(Data records Opens)
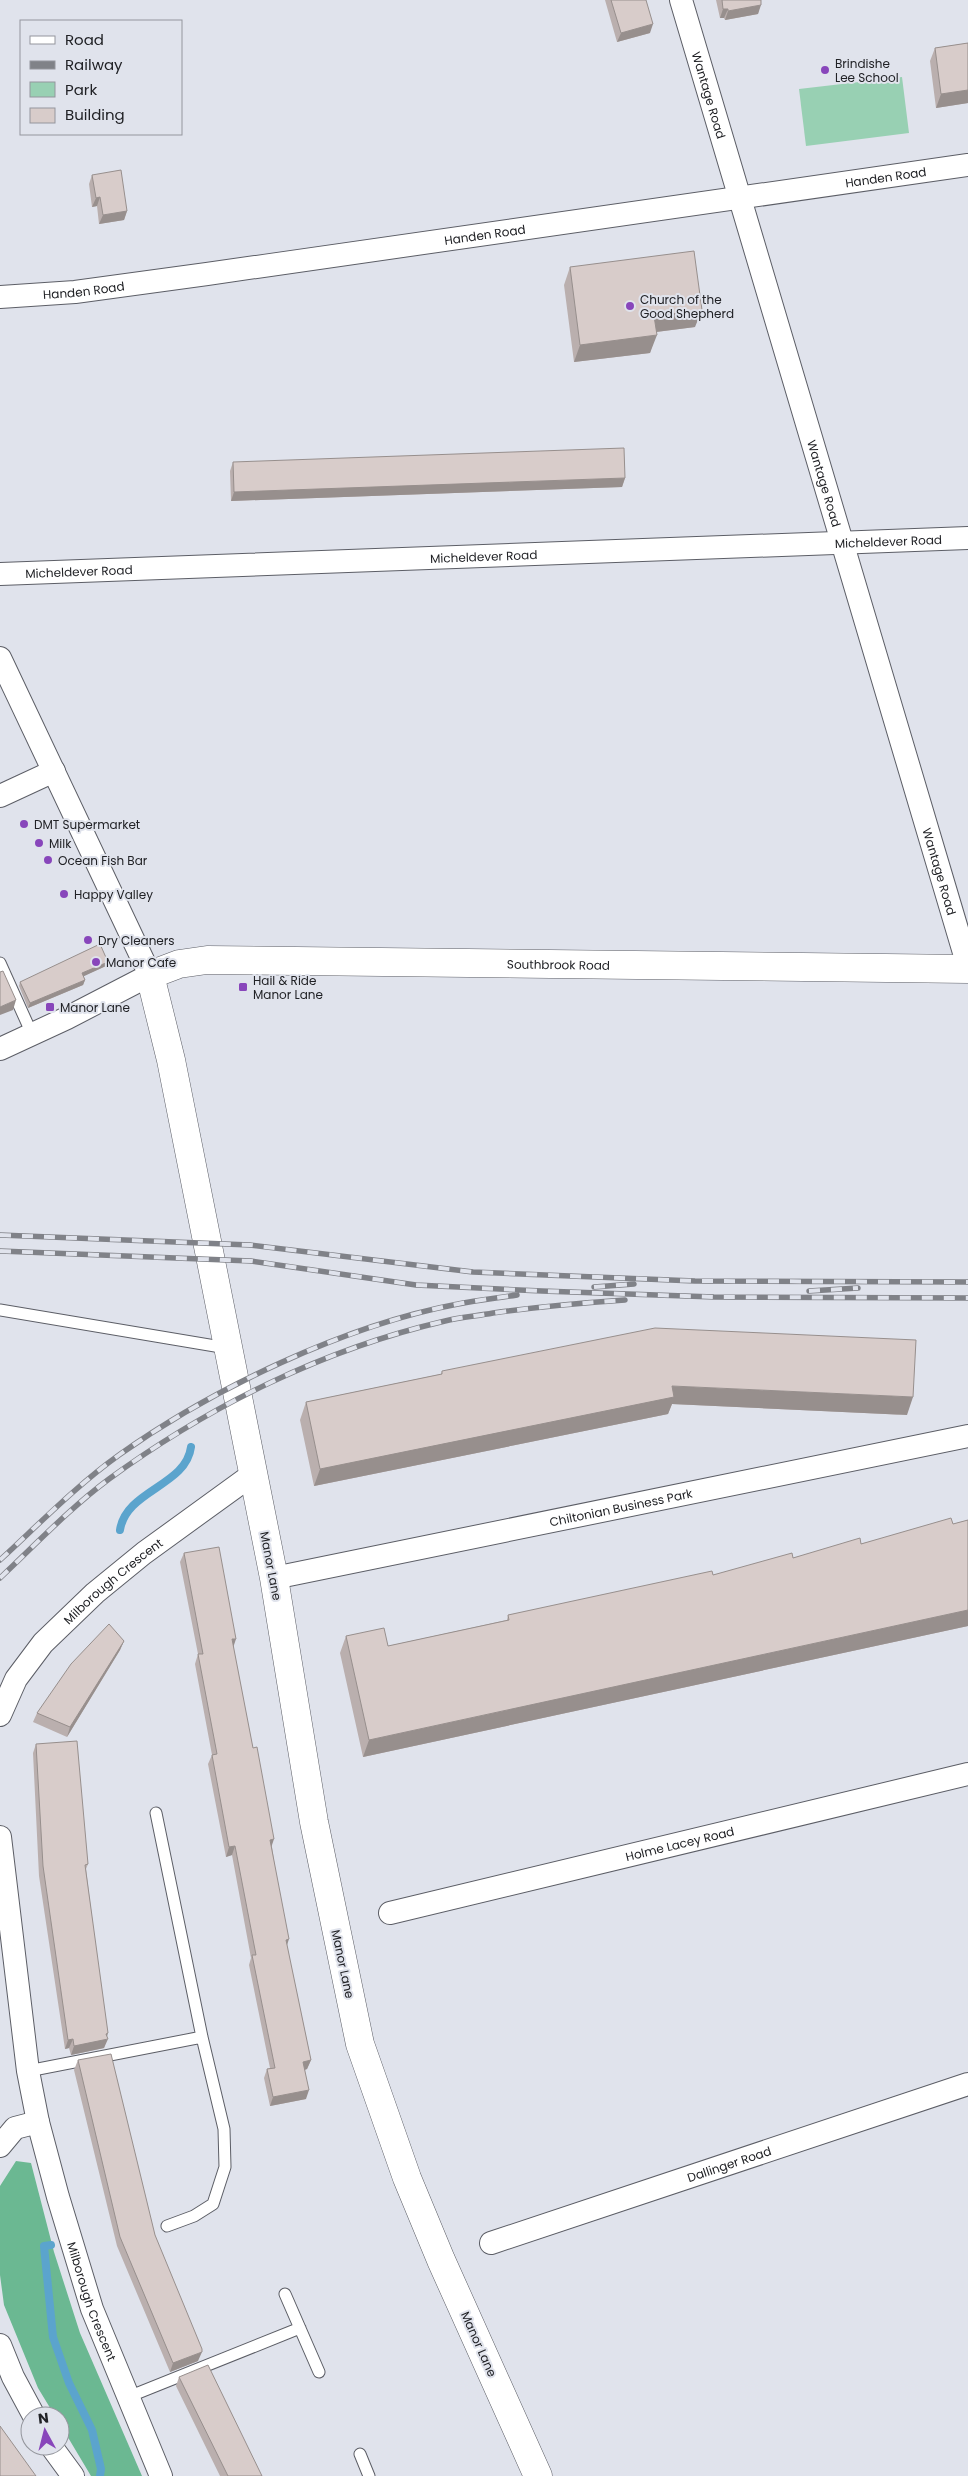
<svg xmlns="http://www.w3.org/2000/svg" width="968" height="2476" font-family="Poppins,sans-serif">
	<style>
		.green { fill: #98d0b3 }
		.forest { fill: #6bb892 }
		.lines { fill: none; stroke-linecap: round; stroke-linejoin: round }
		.stream { stroke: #5ba4cd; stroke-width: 8 }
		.service-casing { stroke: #5c5e66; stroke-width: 13 }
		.minor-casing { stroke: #5c5e66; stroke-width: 24 }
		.tertiary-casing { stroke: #5c5e66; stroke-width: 29 }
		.service { stroke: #fff; stroke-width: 11 }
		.minor { stroke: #fff; stroke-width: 22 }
		.tertiary { stroke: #fff; stroke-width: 28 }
		.rail-casing { stroke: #808288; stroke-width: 5.5 }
		.rail { stroke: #e0e3ec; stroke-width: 4; stroke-dasharray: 11; stroke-linecap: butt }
		.wall { fill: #baafae }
		.shaded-wall { fill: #978f8d }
		.building { fill: #d8ccca; stroke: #978f8d }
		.poi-dot { fill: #8846bb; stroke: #e0e3ec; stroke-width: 2 }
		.labels { text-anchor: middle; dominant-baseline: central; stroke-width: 4; stroke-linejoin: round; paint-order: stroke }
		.poi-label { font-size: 12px; fill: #212226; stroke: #e0e3ec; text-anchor: start }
		.street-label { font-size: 12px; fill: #212226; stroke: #e0e3ec }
	</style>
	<rect width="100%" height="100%" fill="#e0e3ec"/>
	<!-- green -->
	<path class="green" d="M 902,77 L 909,133 L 806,146 L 799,89 Z"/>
	<!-- forest -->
	<path class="forest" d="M 16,2161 L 31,2163 L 54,2252 L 80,2333 L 142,2476 L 91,2476 L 60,2424 L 60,2416 L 55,2416 L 38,2388 L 4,2305 L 0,2275 L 0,2186 Z"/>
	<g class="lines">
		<!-- stream -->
		<path class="stream" d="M 120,1530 C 126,1490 186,1486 191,1447
			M 51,2245 L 44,2246 L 53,2337 L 69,2383 L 92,2430 L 101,2469 L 100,2476"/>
		<!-- service casing -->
		<g class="service-casing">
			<path id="service" d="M 0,963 L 32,1034
				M 0,1310 L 227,1348
				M 156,1813 L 202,2037 L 224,2129 L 225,2167 L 213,2204 L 194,2216 L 167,2226
				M 28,2071 L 202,2037
				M 285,2294 L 319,2372
				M 128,2397 L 300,2328
				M 360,2454 L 369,2476"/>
		</g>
		<!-- minor casing -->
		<g class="minor-casing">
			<g id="minor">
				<path id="s1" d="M 681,0 L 968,966"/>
				<path id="s2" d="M 0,297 L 75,292 L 207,274 L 968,165"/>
				<path id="s3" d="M 0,574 L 968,538"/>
				<path d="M 0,658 L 150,975 L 67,1018 L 0,1049"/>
				<path d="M 0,796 L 54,771"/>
				<path id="s4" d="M 274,1578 L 968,1436"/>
				<path id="s5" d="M 0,1715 L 16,1679 L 43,1643 L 95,1593 L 144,1553 L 253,1474"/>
				<path id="s6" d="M 0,1837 L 28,2071 L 38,2122 L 58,2197 L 92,2309 L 161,2476"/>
				<path id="s7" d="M 390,1913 L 968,1774"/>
				<path d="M 0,2146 L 15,2128 L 38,2122"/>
				<path id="s8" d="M 491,2243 L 968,2084"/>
				<path d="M 0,2345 L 13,2377 L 34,2416"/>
				<path d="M 51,2446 L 73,2476"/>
			</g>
		</g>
		<!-- tertiary casing -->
		<g class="tertiary-casing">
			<g id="tertiary">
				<path id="s9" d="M 538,2476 L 441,2260 L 407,2178 L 360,2044 L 314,1822 L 274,1578 L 171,1060 L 150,975 L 179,964 L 207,960 L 968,969"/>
			</g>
		</g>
		<!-- service -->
		<use href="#service" class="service"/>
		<!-- minor -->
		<use href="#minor" class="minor"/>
		<!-- tertiary -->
		<use href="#tertiary" class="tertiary"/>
		<!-- rail casing -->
		<g class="rail-casing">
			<path id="rail" d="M 0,1235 L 250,1245 L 473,1272 L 695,1281 L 968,1282
				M 0,1251 L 251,1261 L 416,1285 L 542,1291 L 714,1297 L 968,1298
				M 594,1287 L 634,1284
				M 809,1291 L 858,1288
				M 0,1560 C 38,1525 77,1485 119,1455 C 212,1389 345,1325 458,1304 C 477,1300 498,1298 517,1295
				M 0,1578 C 35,1545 70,1508 109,1479 C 209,1406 324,1349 445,1321 C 461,1317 477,1316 493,1313 C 537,1307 580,1303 625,1300"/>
		</g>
		<!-- rail -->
		<use href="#rail" class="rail"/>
	</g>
	<!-- wall -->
	<path class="wall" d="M 605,0 L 646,0 L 650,33 L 617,42 Z
		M 716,0 L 761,0 L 758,14 L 725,20 L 724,18 L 720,18 Z
		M 968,43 L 968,103 L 936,108 L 930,61 L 935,48 Z
		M 92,175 L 127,211 L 124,220 L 99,224 L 97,206 L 92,207 L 89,184 Z
		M 570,267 L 695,327 L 656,332 L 650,353 L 574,362 L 564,285 Z
		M 233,462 L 625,478 L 622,487 L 231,501 L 230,471 Z
		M 108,962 L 106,966 L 83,976 L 85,980 L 83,985 L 28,1008 L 19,986 L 20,982 Z
		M 442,1371 L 907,1415 L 672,1404 L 668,1414 L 314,1486 L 300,1420 L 306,1402 L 441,1374 Z
		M 968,1520 L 968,1626 L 363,1757 L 340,1653 L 346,1636 L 388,1646 L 507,1620 L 508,1615 L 713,1575 L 953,1524 Z
		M 184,1553 L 233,1646 L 272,1847 L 287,1946 L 311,2060 L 307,2069 L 305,2070 L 306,2099 L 270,2106 L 264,2078 L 267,2069 L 270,2068 L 249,1965 L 251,1958 L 232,1855 L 226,1857 L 208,1764 L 212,1755 L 195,1664 L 198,1654 L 180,1562 Z
		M 124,1641 L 120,1650 L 67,1737 L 33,1722 L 37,1713 Z
		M 36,1744 L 88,1864 L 86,1869 L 107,2037 L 104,2048 L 71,2055 L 69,2048 L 65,2049 L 39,1876 L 33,1753 Z
		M 78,2060 L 155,2235 L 198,2361 L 170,2372 L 117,2246 L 74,2070 Z
		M 179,2377 L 262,2476 L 220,2476 L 176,2386 Z"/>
	<!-- shaded-wall -->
	<path class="shaded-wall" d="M 761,5 L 758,14 L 725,20 L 728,11 Z
		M 723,9 L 728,9 L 724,18 L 720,18 Z
		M 653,24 L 650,33 L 617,42 L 621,33 Z
		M 968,90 L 968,103 L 936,108 L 941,94 Z
		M 100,197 L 97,206 L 92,207 L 96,198 Z
		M 127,211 L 124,220 L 99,224 L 103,215 Z
		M 702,310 L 695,327 L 648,333 L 654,316 Z
		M 657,335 L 650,353 L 574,362 L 580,345 Z
		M 625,478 L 622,487 L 231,501 L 234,492 Z
		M 108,962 L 106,966 L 80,978 L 82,973 Z
		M 85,980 L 83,985 L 28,1008 L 30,1003 Z
		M 16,1000 L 13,1010 L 0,1015 L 0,1007 Z
		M 672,1386 L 913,1397 L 907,1415 L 672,1404 L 668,1414 L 314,1486 L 320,1469 Z
		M 968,1610 L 968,1626 L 363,1757 L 369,1740 Z
		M 232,1639 L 236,1639 L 233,1648 Z
		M 124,1641 L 120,1650 L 67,1737 L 70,1727 Z
		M 274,1839 L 271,1848 L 270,1840 Z
		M 235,1846 L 232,1855 L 226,1857 L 229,1847 Z
		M 289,1939 L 286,1948 L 286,1940 Z
		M 108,2033 L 106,2040 L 108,2039 L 104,2048 L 71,2055 L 74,2046 Z
		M 73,2039 L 69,2048 L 65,2049 L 68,2040 Z
		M 311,2060 L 307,2069 L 300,2071 L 303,2062 Z
		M 309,2090 L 306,2099 L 270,2106 L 273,2097 Z
		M 202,2352 L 198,2361 L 170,2372 L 173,2363 Z"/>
	<!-- building -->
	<path class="building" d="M 611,0 L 646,0 L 653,24 L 621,33 Z
		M 722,0 L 761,0 L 761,5 L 728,11 L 728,9 L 723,9 Z
		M 968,43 L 968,90 L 941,94 L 935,48 Z
		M 121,170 L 127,211 L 103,215 L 100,197 L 96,198 L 92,175 Z
		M 694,251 L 702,310 L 654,316 L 657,335 L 580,345 L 570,267 Z
		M 624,448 L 625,478 L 234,492 L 233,462 Z
		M 100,944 L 108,962 L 82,973 L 85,980 L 30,1003 L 20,982 Z
		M 3,971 L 16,1000 L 0,1007 L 0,972 Z
		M 655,1328 L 916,1340 L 913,1397 L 672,1386 L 674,1397 L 320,1469 L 306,1402 L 442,1374 L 442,1371 Z
		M 951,1518 L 953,1524 L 968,1520 L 968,1610 L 369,1740 L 346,1636 L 384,1628 L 388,1646 L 509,1620 L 508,1615 L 712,1571 L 713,1575 L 792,1553 L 793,1558 L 860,1538 L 861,1544 Z
		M 219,1547 L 236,1639 L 232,1639 L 253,1748 L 257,1747 L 274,1839 L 270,1840 L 289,1939 L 286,1940 L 311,2060 L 303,2062 L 309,2090 L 273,2097 L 267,2069 L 275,2068 L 252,1955 L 256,1955 L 235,1846 L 229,1847 L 212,1755 L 217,1754 L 198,1654 L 203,1654 L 184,1553 Z
		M 109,1624 L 124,1641 L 70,1727 L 37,1713 L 71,1664 Z
		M 77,1741 L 88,1864 L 85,1865 L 108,2033 L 106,2034 L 108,2039 L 74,2046 L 73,2039 L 68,2040 L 43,1866 L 36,1744 Z
		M 111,2054 L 155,2235 L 202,2349 L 202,2352 L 173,2363 L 120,2237 L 78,2060 Z
		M 208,2365 L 262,2476 L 228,2476 L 179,2377 Z
		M 0,2426 L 36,2476 L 0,2476 Z"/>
	<!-- markers -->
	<g class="poi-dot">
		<circle cx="825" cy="70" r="5"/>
		<circle cx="630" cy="306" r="5"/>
		<circle cx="24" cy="824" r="5"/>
		<circle cx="39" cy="843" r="5"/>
		<circle cx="48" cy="860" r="5"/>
		<circle cx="64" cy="894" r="5"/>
		<circle cx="88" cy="940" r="5"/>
		<circle cx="96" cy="962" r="5"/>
		<rect x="238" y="982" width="10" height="10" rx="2.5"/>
		<rect x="45" y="1002" width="10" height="10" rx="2.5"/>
	</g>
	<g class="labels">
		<!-- poi labels -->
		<g class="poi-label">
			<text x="835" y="63">Brindishe<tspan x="835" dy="14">Lee School</tspan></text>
			<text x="640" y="299">Church of the<tspan x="640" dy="14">Good Shepherd</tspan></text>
			<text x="34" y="824">DMT Supermarket</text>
			<text x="49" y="843">Milk</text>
			<text x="58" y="860">Ocean Fish Bar</text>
			<text x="74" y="894">Happy Valley</text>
			<text x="98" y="940">Dry Cleaners</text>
			<text x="106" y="962">Manor Cafe</text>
			<text x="253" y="980">Hail &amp; Ride<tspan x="253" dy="14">Manor Lane</tspan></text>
			<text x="60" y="1007">Manor Lane</text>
		</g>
		<!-- street labels -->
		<g class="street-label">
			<text stroke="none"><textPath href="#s1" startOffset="99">Wantage Road</textPath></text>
			<text stroke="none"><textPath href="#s2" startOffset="894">Handen Road</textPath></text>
			<text stroke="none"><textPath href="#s2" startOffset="489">Handen Road</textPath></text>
			<text stroke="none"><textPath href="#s2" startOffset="84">Handen Road</textPath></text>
			<text stroke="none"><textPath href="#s1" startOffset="504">Wantage Road</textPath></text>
			<text stroke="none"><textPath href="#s3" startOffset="889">Micheldever Road</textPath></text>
			<text stroke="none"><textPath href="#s3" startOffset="484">Micheldever Road</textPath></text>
			<text stroke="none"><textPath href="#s3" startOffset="79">Micheldever Road</textPath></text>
			<text stroke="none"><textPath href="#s1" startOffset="909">Wantage Road</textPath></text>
			<text stroke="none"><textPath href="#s9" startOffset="1968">Southbrook Road</textPath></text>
			<text stroke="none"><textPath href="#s4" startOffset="354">Chiltonian Business Park</textPath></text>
			<text transform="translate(271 1566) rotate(79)">Manor Lane</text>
			<text stroke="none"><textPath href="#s5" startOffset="178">Milborough Crescent</textPath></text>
			<text stroke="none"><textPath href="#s7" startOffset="298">Holme Lacey Road</textPath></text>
			<text transform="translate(343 1964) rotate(78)">Manor Lane</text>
			<text stroke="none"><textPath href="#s8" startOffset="251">Dallinger Road</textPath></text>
			<text stroke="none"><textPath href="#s6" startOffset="475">Milborough Crescent</textPath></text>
			<text transform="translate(479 2344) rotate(66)">Manor Lane</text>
		</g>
	</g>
	<!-- legend -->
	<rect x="20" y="20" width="162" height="115" fill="#e0e3ec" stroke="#94969d"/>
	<rect x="30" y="36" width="25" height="8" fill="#ffffff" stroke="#94969d"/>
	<text x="65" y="45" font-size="15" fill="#212226">Road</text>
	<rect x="30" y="61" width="25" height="8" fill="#808288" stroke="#94969d"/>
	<text x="65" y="70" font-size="15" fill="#212226">Railway</text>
	<rect x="30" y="82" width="25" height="15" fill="#98d0b3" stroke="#94969d"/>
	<text x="65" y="95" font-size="15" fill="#212226">Park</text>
	<rect x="30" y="108" width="25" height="15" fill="#d8ccca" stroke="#94969d"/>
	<text x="65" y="120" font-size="15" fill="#212226">Building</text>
	<!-- north arrow -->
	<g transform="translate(45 2431) rotate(353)"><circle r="24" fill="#e0e3ec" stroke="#94969d"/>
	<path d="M0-4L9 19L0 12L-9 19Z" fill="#8846bb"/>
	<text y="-8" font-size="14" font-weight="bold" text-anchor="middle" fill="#212226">N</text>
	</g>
</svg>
(Data records Closes)
**Assignment**
Only lines holding the word "round" are wanted, so copy each of them from the records above.

**Answer to this task**
		.lines { fill: none; stroke-linecap: round; stroke-linejoin: round }
		.labels { text-anchor: middle; dominant-baseline: central; stroke-width: 4; stroke-linejoin: round; paint-order: stroke }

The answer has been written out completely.